A sweet and tangy cranberry chutney bursting with warm spices, served with toasted bread for a festive and flavorful appetizer or side dish.
Author:Emma Harper
Prep Time:10 minutes
Cook Time:20 minutes
Total Time:30 minutes
Yield:8 servings 1x
Category:Appetizer
Method:Simmering and Baking
Cuisine:American
Diet:Vegan
Ingredients
Scale
2 cups fresh or frozen cranberries
1/2 cup orange juice
1/2 cup brown sugar
1/4 cup apple cider vinegar
1 small apple, peeled and finely chopped
1/4 cup raisins or dried cranberries
1/2 teaspoon ground cinnamon
1/4 teaspoon ground ginger
1/8 teaspoon ground cloves
1/8 teaspoon salt
1 baguette or rustic bread, sliced
2 tablespoons olive oil (for brushing bread)
Instructions
In a saucepan, combine cranberries, orange juice, brown sugar, vinegar, apple, raisins, cinnamon, ginger, cloves, and salt.
Bring to a boil over medium-high heat, then reduce heat and simmer for 15–20 minutes, stirring occasionally, until cranberries burst and mixture thickens.
Remove from heat and let cool to room temperature.
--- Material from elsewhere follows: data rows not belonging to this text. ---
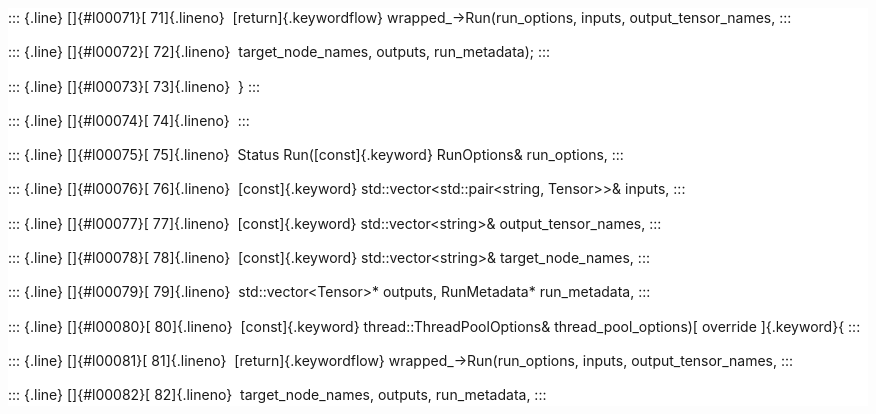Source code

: ::: {.line}
[]{#l00071}[ 71]{.lineno}  [return]{.keywordflow}
wrapped\_-\>Run(run\_options, inputs, output\_tensor\_names,
:::

::: {.line}
[]{#l00072}[ 72]{.lineno}  target\_node\_names, outputs, run\_metadata);
:::

::: {.line}
[]{#l00073}[ 73]{.lineno}  }
:::

::: {.line}
[]{#l00074}[ 74]{.lineno} 
:::

::: {.line}
[]{#l00075}[ 75]{.lineno}  Status Run([const]{.keyword} RunOptions&
run\_options,
:::

::: {.line}
[]{#l00076}[ 76]{.lineno}  [const]{.keyword}
std::vector\<std::pair\<string, Tensor\>\>& inputs,
:::

::: {.line}
[]{#l00077}[ 77]{.lineno}  [const]{.keyword} std::vector\<string\>&
output\_tensor\_names,
:::

::: {.line}
[]{#l00078}[ 78]{.lineno}  [const]{.keyword} std::vector\<string\>&
target\_node\_names,
:::

::: {.line}
[]{#l00079}[ 79]{.lineno}  std::vector\<Tensor\>\* outputs,
RunMetadata\* run\_metadata,
:::

::: {.line}
[]{#l00080}[ 80]{.lineno}  [const]{.keyword} thread::ThreadPoolOptions&
thread\_pool\_options)[ override ]{.keyword}{
:::

::: {.line}
[]{#l00081}[ 81]{.lineno}  [return]{.keywordflow}
wrapped\_-\>Run(run\_options, inputs, output\_tensor\_names,
:::

::: {.line}
[]{#l00082}[ 82]{.lineno}  target\_node\_names, outputs, run\_metadata,
:::
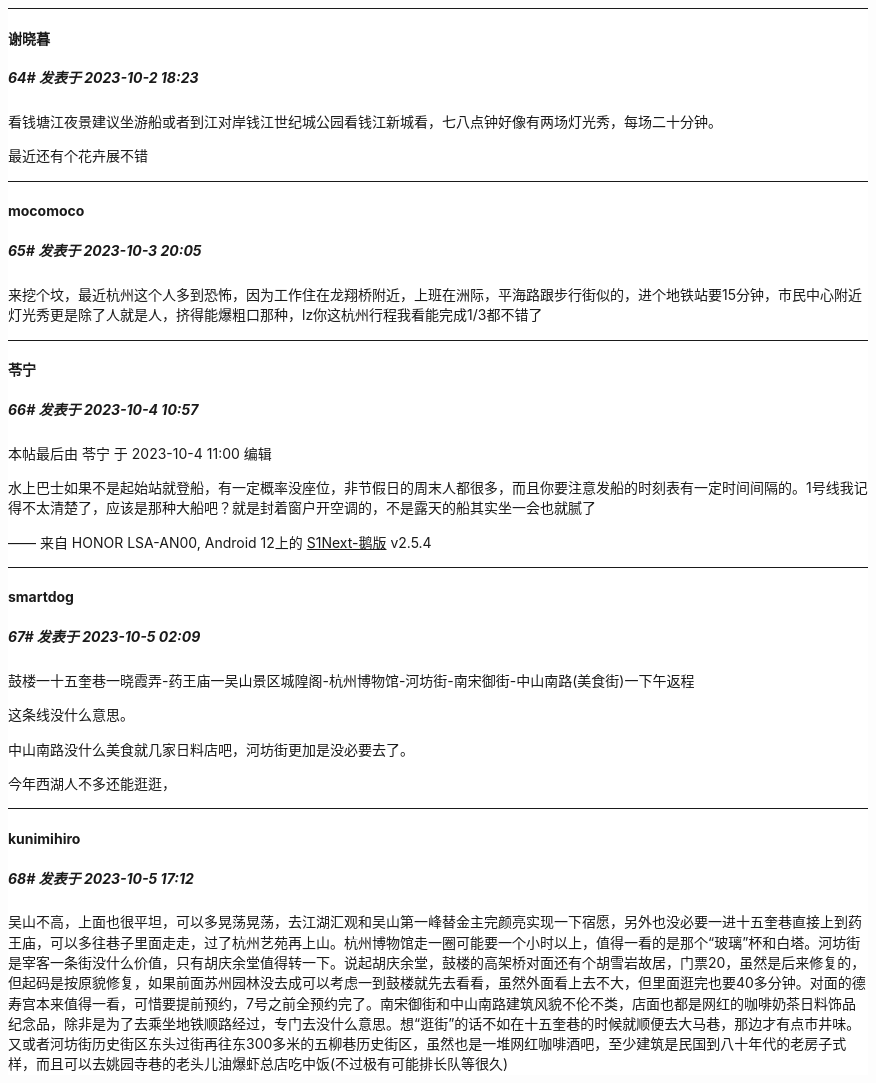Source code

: *****

####  谢晓暮  
##### 64#       发表于 2023-10-2 18:23

看钱塘江夜景建议坐游船或者到江对岸钱江世纪城公园看钱江新城看，七八点钟好像有两场灯光秀，每场二十分钟。

最近还有个花卉展不错


*****

####  mocomoco  
##### 65#       发表于 2023-10-3 20:05

来挖个坟，最近杭州这个人多到恐怖，因为工作住在龙翔桥附近，上班在洲际，平海路跟步行街似的，进个地铁站要15分钟，市民中心附近灯光秀更是除了人就是人，挤得能爆粗口那种，lz你这杭州行程我看能完成1/3都不错了


*****

####  苓宁  
##### 66#       发表于 2023-10-4 10:57

 本帖最后由 苓宁 于 2023-10-4 11:00 编辑 

水上巴士如果不是起始站就登船，有一定概率没座位，非节假日的周末人都很多，而且你要注意发船的时刻表有一定时间间隔的。1号线我记得不太清楚了，应该是那种大船吧？就是封着窗户开空调的，不是露天的船其实坐一会也就腻了

—— 来自 HONOR LSA-AN00, Android 12上的 [S1Next-鹅版](https://github.com/ykrank/S1-Next/releases) v2.5.4


*****

####  smartdog  
##### 67#       发表于 2023-10-5 02:09

鼓楼一十五奎巷一晓霞弄-药王庙一吴山景区城隍阁-杭州博物馆-河坊街-南宋御街-中山南路(美食街)一下午返程

这条线没什么意思。

中山南路没什么美食就几家日料店吧，河坊街更加是没必要去了。

今年西湖人不多还能逛逛，


*****

####  kunimihiro  
##### 68#       发表于 2023-10-5 17:12

吴山不高，上面也很平坦，可以多晃荡晃荡，去江湖汇观和吴山第一峰替金主完颜亮实现一下宿愿，另外也没必要一进十五奎巷直接上到药王庙，可以多往巷子里面走走，过了杭州艺苑再上山。杭州博物馆走一圈可能要一个小时以上，值得一看的是那个“玻璃”杯和白塔。河坊街是宰客一条街没什么价值，只有胡庆余堂值得转一下。说起胡庆余堂，鼓楼的高架桥对面还有个胡雪岩故居，门票20，虽然是后来修复的，但起码是按原貌修复，如果前面苏州园林没去成可以考虑一到鼓楼就先去看看，虽然外面看上去不大，但里面逛完也要40多分钟。对面的德寿宫本来值得一看，可惜要提前预约，7号之前全预约完了。南宋御街和中山南路建筑风貌不伦不类，店面也都是网红的咖啡奶茶日料饰品纪念品，除非是为了去乘坐地铁顺路经过，专门去没什么意思。想“逛街”的话不如在十五奎巷的时候就顺便去大马巷，那边才有点市井味。又或者河坊街历史街区东头过街再往东300多米的五柳巷历史街区，虽然也是一堆网红咖啡酒吧，至少建筑是民国到八十年代的老房子式样，而且可以去姚园寺巷的老头儿油爆虾总店吃中饭(不过极有可能排长队等很久)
Chutney will continue to thicken as it cools.
Meanwhile, preheat oven to 375°F (190°C). Arrange bread slices on a baking sheet and brush lightly with olive oil.
Toast bread in the oven for 8–10 minutes, or until golden and crisp.
Serve chutney at room temperature with toasted bread slices.
Notes
Chutney can be made up to a week ahead and stored in the fridge.
Excellent paired with cheese, roasted meats, or holiday leftovers.
Try adding chopped nuts or fresh herbs for extra texture and flavor.